Nearly 160 medical specialists who frequently use magnetic resonance imaging equipment will know by mid-July how they performed on the debut version of a credentialing test evaluating knowledge of MRI safety.
The American Board of Magnetic Resonance Safety initiated the testing as a way of ensuring MRI competency among frontline users. Hazards associated with imaging technology include patients getting burned when surgical staples overheat, allergic reactions to contrast solution, and injuries from objects getting sucked into the machine's magnetic field at high speeds, producing a “missile effect.” The new credentialing test addresses these types of safety oversights.
“Most people's knowledge of MRI safety is kind of a patchwork,” said Tobias Gilk, a radiology and MRI consultant who serves on the group's board of directors. “Our goal is to set some sort of threshold and to identify where people are underperforming.”

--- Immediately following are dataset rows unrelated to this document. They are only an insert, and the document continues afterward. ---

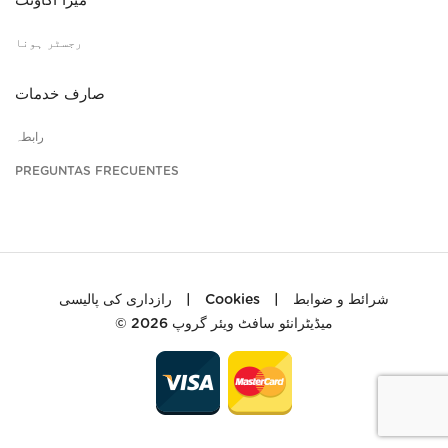
میرا اکاؤنٹ
رجسٹر ہونا
صارف خدمات
رابطہ
PREGUNTAS FRECUENTES
رازداری کی پالیسی
|
Cookies
|
شرائط و ضوابط
© 2026
میڈیٹرانئو سافٹ ویئر گروپ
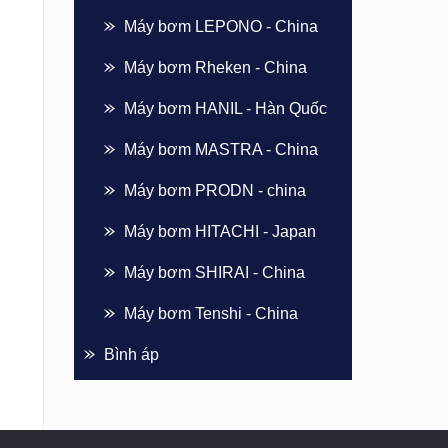
Máy bơm LEPONO - China
Máy bơm Rheken - China
Máy bơm HANIL - Hàn Quốc
Máy bơm MASTRA - China
Máy bơm PRODN - china
Máy bơm HITACHI - Japan
Máy bơm SHIRAI - China
Máy bơm Tenshi - China
Bình áp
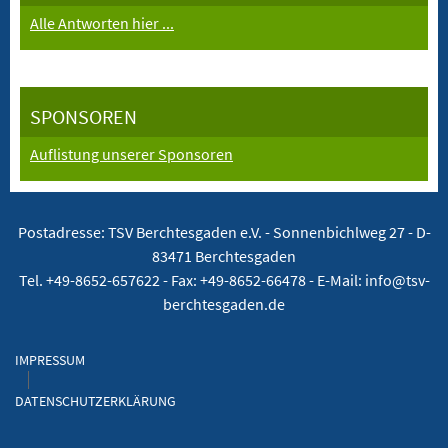
Alle Antworten hier ...
SPONSOREN
Auflistung unserer Sponsoren
Postadresse: TSV Berchtesgaden e.V. -
Sonnenbichlweg 27 - D-
83471 Berchtesgaden
Tel. +49-8652-657622 - Fax: +49-8652-66478 - E-Mail: info@tsv-
berchtesgaden.de
IMPRESSUM
DATENSCHUTZERKLÄRUNG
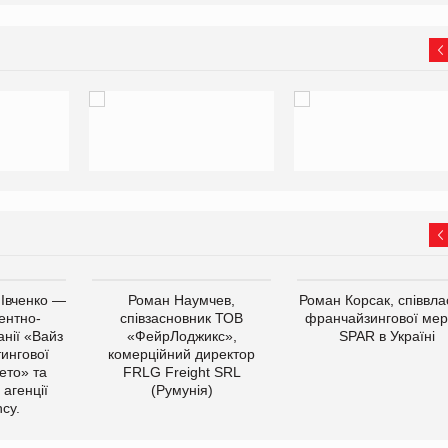
 Івченко —
Роман Наумчев,
Роман Корсак, співвла
ентно-
співзасновник ТОВ
франчайзингової мер
нії «Вайз
«ФейрЛоджикс»,
SPAR в Україні
тингової
комерційний директор
ето» та
FRLG Freight SRL
 агенції
(Румунія)
cy.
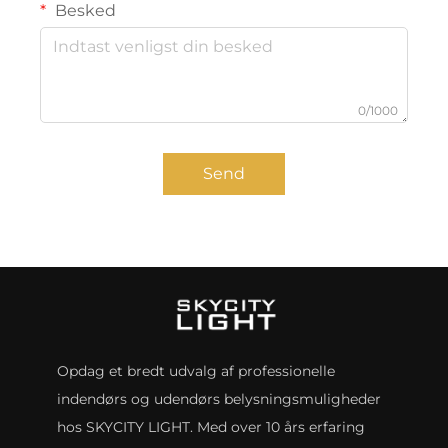
Besked
0/1000
Send
Opdag et bredt udvalg af professionelle
indendørs og udendørs belysningsmuligheder
hos SKYCITY LIGHT. Med over 10 års erfaring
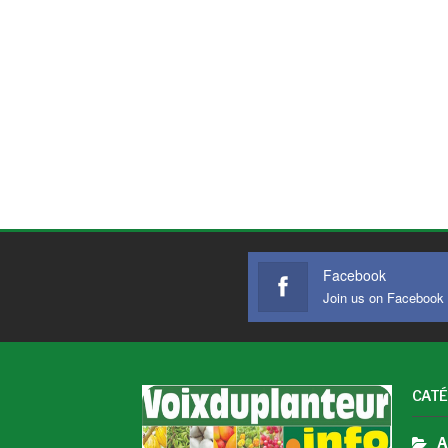
Facebook
Join us on Facebook
CATÉ
A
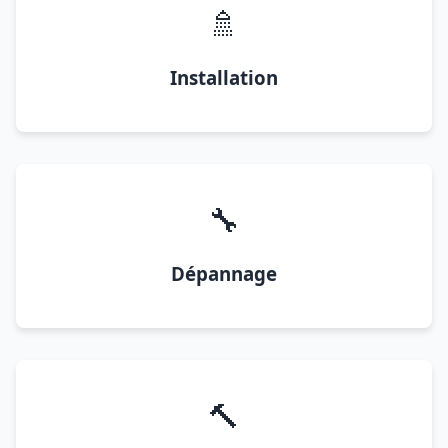
🚿
Installation
🔧
Dépannage
🔨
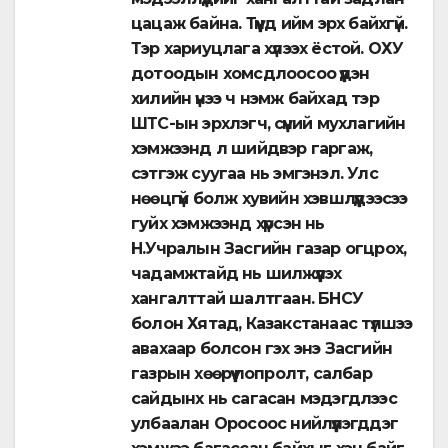
цацаж байна. Түүнд ийм эрх байхгүй.
Тэр хариуцлага хүлээх ёстой. ОХУ
дотоодын хомсдлоосоо үүдэн
хилийн үнээ ч нэмж байхад тэр
ШТС-ын эрхлэгч, сүүний мухлагийн
хэмжээнд л шийдвэр гаргаж,
сэтгэж суугаа нь эмгэнэл. Улс
нөөцгүй болж хувийн хэвшлүүдээсээ
гуйх хэмжээнд хүрсэн нь
Н.Учралын Засгийн газар огцрох,
чадамжтайд нь шилжүүлэх
хангалттай шалтгаан. БНСУ
болон Хятад, Казакстанаас түлшээ
авахаар болсон гэх энэ Засгийн
газрын хөөрүү попролт, салбар
сайдынх нь сагасан мэдэгдлээс
улбаалан Оросоос нийлүүлэгддэг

Radiologists, MRI technologists and medical physicists from 29 states, Canada and Qatar took the test last week in Las Vegas. They were evaluated on their knowledge of issues such as magnetic attractions, medical screening of patients and legal and regulatory requirements.
The board plans to publish aggregate information about trends in exam performance, which could indicate which areas of MRI safety are most problematic and for which specialists.
The safety group will re-administer the examination this October in Orlando, Fla. It also will debut another credentialing test geared more specifically to medical physicists. The credentialing exam is scheduled to be administered electronically as early as 2017.